_Records for the task_:
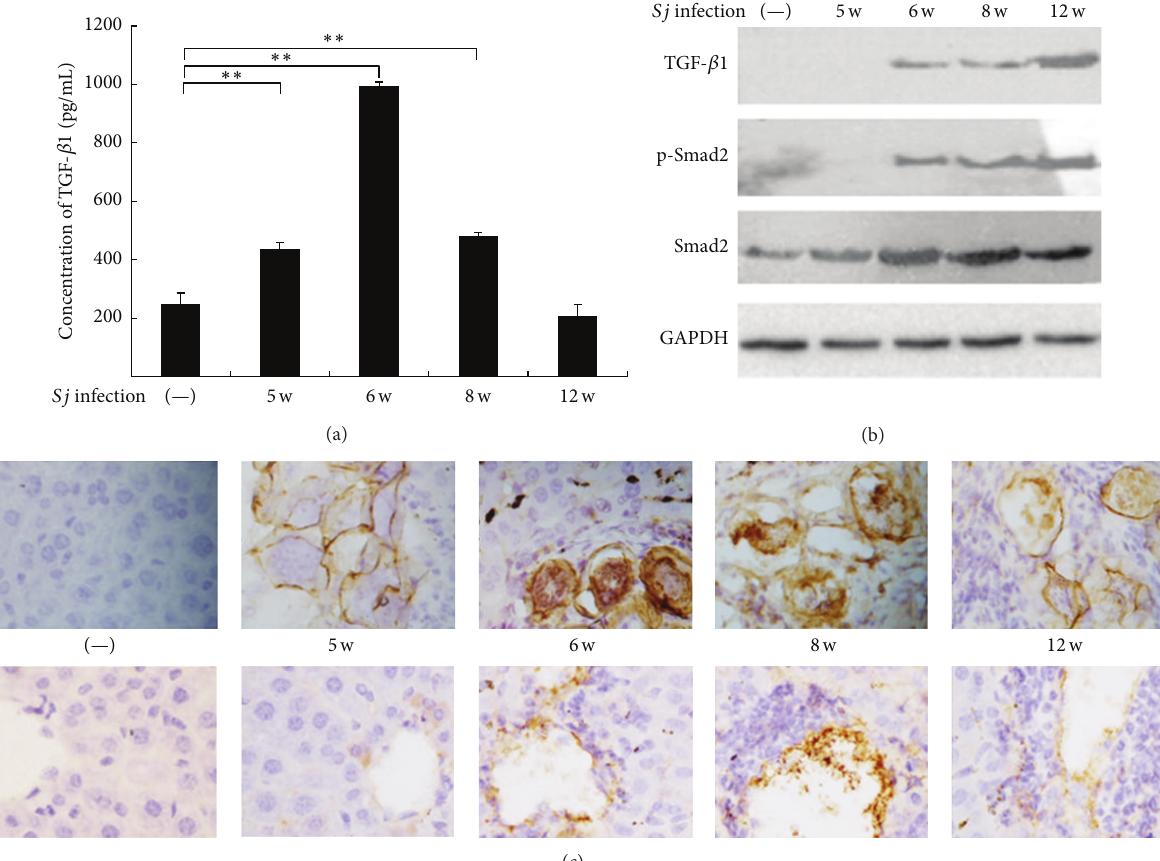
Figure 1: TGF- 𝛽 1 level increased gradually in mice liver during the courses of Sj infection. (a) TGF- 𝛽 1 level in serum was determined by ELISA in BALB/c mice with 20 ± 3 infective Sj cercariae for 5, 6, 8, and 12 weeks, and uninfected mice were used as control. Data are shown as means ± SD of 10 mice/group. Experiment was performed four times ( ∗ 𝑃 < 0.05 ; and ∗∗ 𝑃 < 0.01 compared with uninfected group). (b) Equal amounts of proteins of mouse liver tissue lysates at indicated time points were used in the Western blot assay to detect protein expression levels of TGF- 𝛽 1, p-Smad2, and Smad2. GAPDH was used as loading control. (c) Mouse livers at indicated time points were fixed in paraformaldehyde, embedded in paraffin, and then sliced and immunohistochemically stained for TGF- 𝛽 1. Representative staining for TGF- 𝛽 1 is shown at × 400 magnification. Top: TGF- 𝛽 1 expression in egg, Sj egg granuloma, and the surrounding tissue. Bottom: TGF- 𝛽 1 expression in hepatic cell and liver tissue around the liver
---
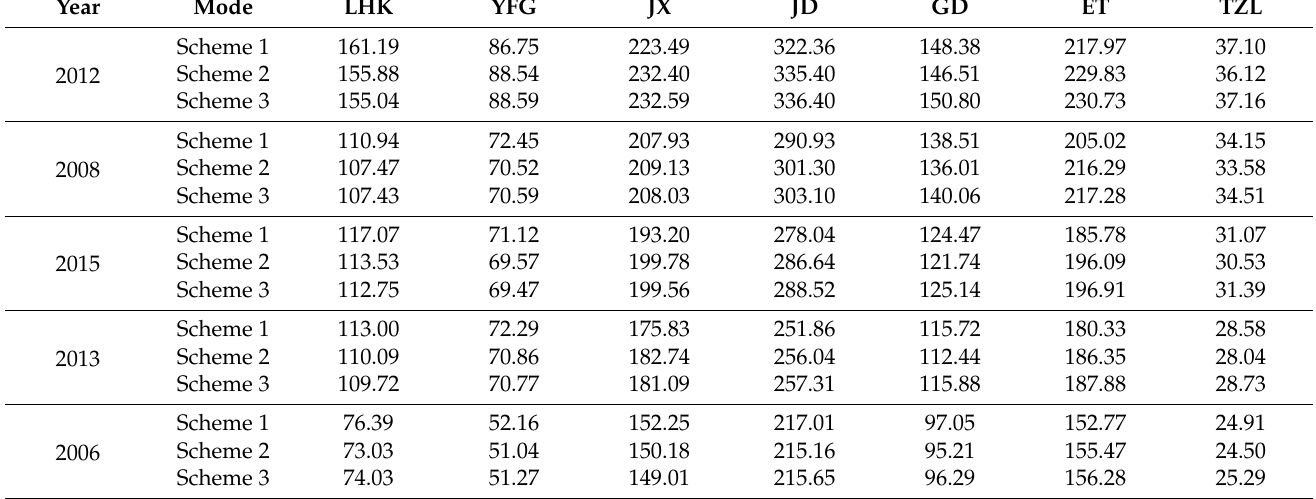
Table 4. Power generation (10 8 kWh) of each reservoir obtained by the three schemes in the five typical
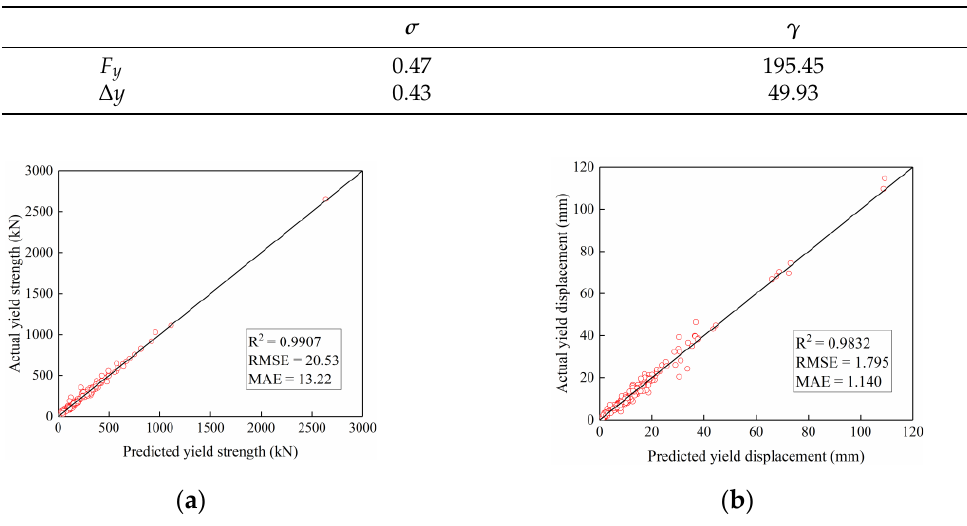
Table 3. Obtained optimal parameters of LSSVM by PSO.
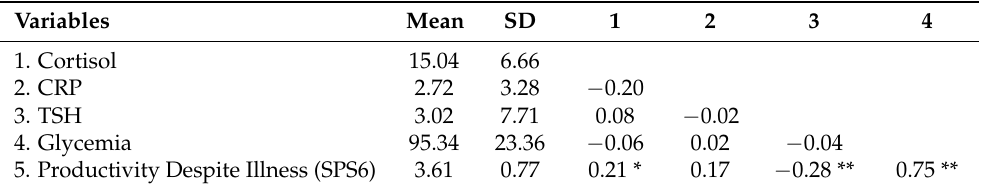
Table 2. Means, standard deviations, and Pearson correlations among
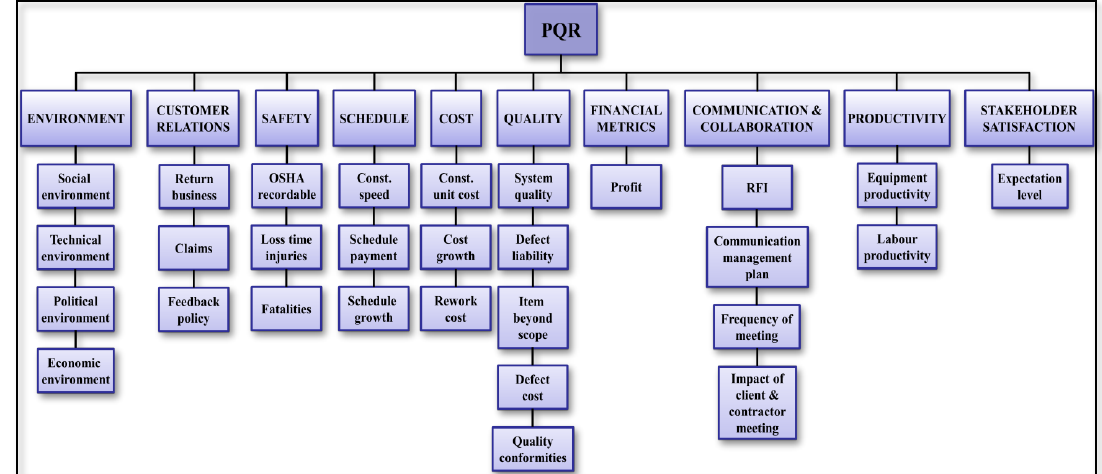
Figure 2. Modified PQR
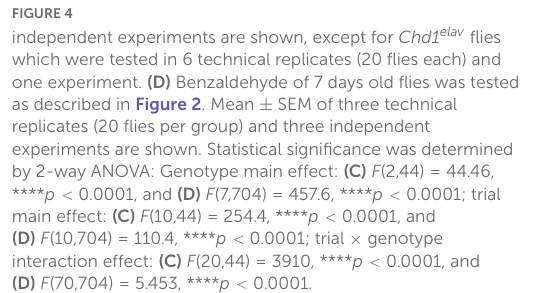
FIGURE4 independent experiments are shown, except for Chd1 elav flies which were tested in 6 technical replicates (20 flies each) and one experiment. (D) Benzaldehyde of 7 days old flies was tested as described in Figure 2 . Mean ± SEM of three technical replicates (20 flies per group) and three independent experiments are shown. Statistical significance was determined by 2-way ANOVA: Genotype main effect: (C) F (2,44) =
==
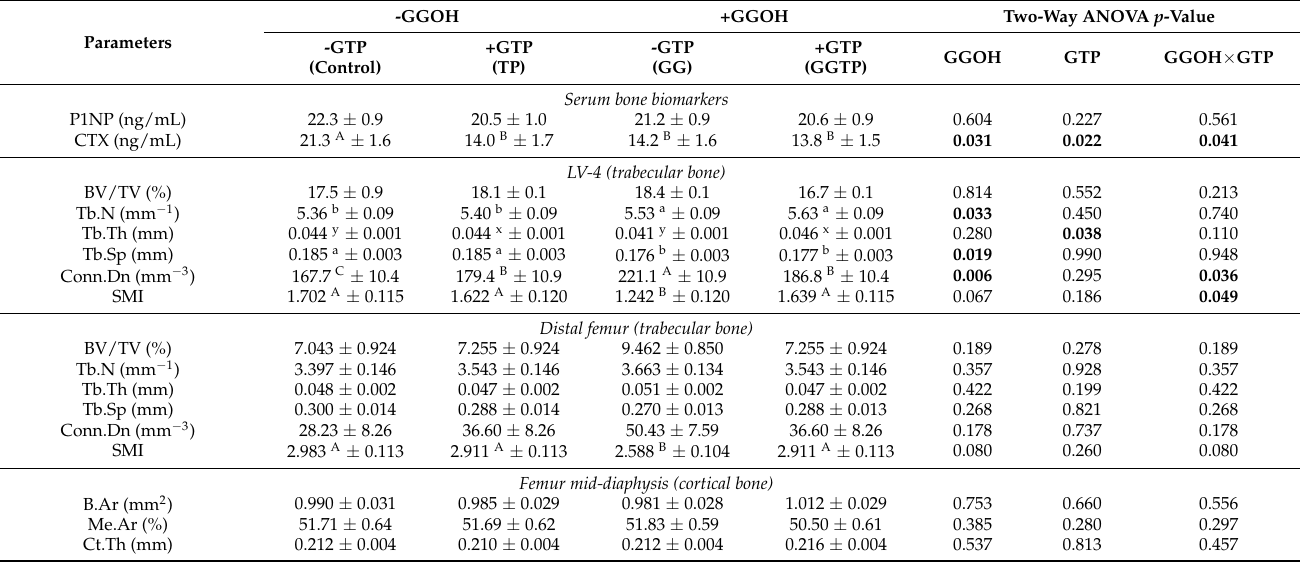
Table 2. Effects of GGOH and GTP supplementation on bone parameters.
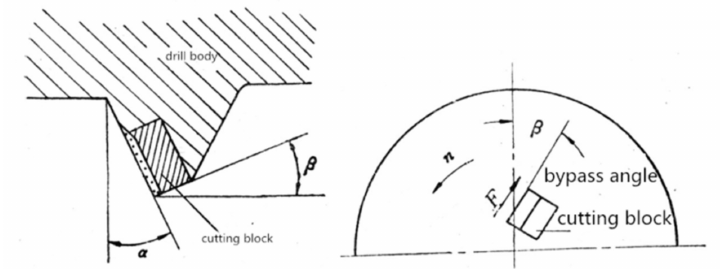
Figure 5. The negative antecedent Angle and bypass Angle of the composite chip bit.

_About this task_:
Excluding any pictures, print exactly the lines of the listing above from the line with "Table 4. Power" to the line with "FIGURE4 independent experiments", both ends included.

_Exercise solution_:
Table 4. Power generation (10 8 kWh) of each reservoir obtained by the three schemes in the five typical
Table 3. Obtained optimal parameters of LSSVM by PSO.
Table 2. Means, standard deviations, and Pearson correlations among
Figure 2. Modified PQR
FIGURE4 independent experiments are shown, except for Chd1 elav flies which were tested in 6 technical replicates (20 flies each) and one experiment. (D) Benzaldehyde of 7 days old flies was tested as described in Figure 2 . Mean ± SEM of three technical replicates (20 flies per group) and three independent experiments are shown. Statistical significance was determined by 2-way ANOVA: Genotype main effect: (C) F (2,44) =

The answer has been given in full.